**** Input rows

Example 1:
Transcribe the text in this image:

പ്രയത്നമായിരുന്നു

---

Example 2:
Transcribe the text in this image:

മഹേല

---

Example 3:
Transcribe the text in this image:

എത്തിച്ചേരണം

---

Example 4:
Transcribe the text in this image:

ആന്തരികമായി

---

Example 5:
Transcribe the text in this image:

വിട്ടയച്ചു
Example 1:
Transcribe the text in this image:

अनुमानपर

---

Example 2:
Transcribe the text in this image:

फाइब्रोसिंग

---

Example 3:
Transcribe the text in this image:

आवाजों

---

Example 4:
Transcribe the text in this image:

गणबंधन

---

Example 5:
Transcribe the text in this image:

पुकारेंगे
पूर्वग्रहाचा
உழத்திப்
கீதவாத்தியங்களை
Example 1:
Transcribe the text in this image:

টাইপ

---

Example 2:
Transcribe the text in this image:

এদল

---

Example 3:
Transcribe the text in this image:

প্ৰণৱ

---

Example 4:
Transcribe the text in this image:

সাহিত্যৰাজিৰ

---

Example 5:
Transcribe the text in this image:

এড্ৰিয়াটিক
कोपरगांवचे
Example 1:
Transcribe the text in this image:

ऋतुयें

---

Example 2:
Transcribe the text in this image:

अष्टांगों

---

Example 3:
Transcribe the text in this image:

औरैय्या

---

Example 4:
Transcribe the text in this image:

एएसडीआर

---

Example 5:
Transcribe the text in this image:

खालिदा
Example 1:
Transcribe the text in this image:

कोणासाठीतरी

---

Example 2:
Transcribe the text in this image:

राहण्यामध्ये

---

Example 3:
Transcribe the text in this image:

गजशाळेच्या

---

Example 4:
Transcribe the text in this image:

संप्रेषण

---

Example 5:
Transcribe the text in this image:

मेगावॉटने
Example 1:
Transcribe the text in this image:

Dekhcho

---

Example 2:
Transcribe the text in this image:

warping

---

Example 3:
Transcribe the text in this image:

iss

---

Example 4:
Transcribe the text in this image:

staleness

********

Copy out every word in the items above, keeping each letter and mark unchanged.

Example 1:
Transcribe the text in this image:

പ്രയത്നമായിരുന്നു

---

Example 2:
Transcribe the text in this image:

മഹേല

---

Example 3:
Transcribe the text in this image:

എത്തിച്ചേരണം

---

Example 4:
Transcribe the text in this image:

ആന്തരികമായി

---

Example 5:
Transcribe the text in this image:

വിട്ടയച്ചു
Example 1:
Transcribe the text in this image:

अनुमानपर

---

Example 2:
Transcribe the text in this image:

फाइब्रोसिंग

---

Example 3:
Transcribe the text in this image:

आवाजों

---

Example 4:
Transcribe the text in this image:

गणबंधन

---

Example 5:
Transcribe the text in this image:

पुकारेंगे
पूर्वग्रहाचा
உழத்திப்
கீதவாத்தியங்களை
Example 1:
Transcribe the text in this image:

টাইপ

---

Example 2:
Transcribe the text in this image:

এদল

---

Example 3:
Transcribe the text in this image:

প্ৰণৱ

---

Example 4:
Transcribe the text in this image:

সাহিত্যৰাজিৰ

---

Example 5:
Transcribe the text in this image:

এড্ৰিয়াটিক
कोपरगांवचे
Example 1:
Transcribe the text in this image:

ऋतुयें

---

Example 2:
Transcribe the text in this image:

अष्टांगों

---

Example 3:
Transcribe the text in this image:

औरैय्या

---

Example 4:
Transcribe the text in this image:

एएसडीआर

---

Example 5:
Transcribe the text in this image:

खालिदा
Example 1:
Transcribe the text in this image:

कोणासाठीतरी

---

Example 2:
Transcribe the text in this image:

राहण्यामध्ये

---

Example 3:
Transcribe the text in this image:

गजशाळेच्या

---

Example 4:
Transcribe the text in this image:

संप्रेषण

---

Example 5:
Transcribe the text in this image:

मेगावॉटने
Example 1:
Transcribe the text in this image:

Dekhcho

---

Example 2:
Transcribe the text in this image:

warping

---

Example 3:
Transcribe the text in this image:

iss

---

Example 4:
Transcribe the text in this image:

staleness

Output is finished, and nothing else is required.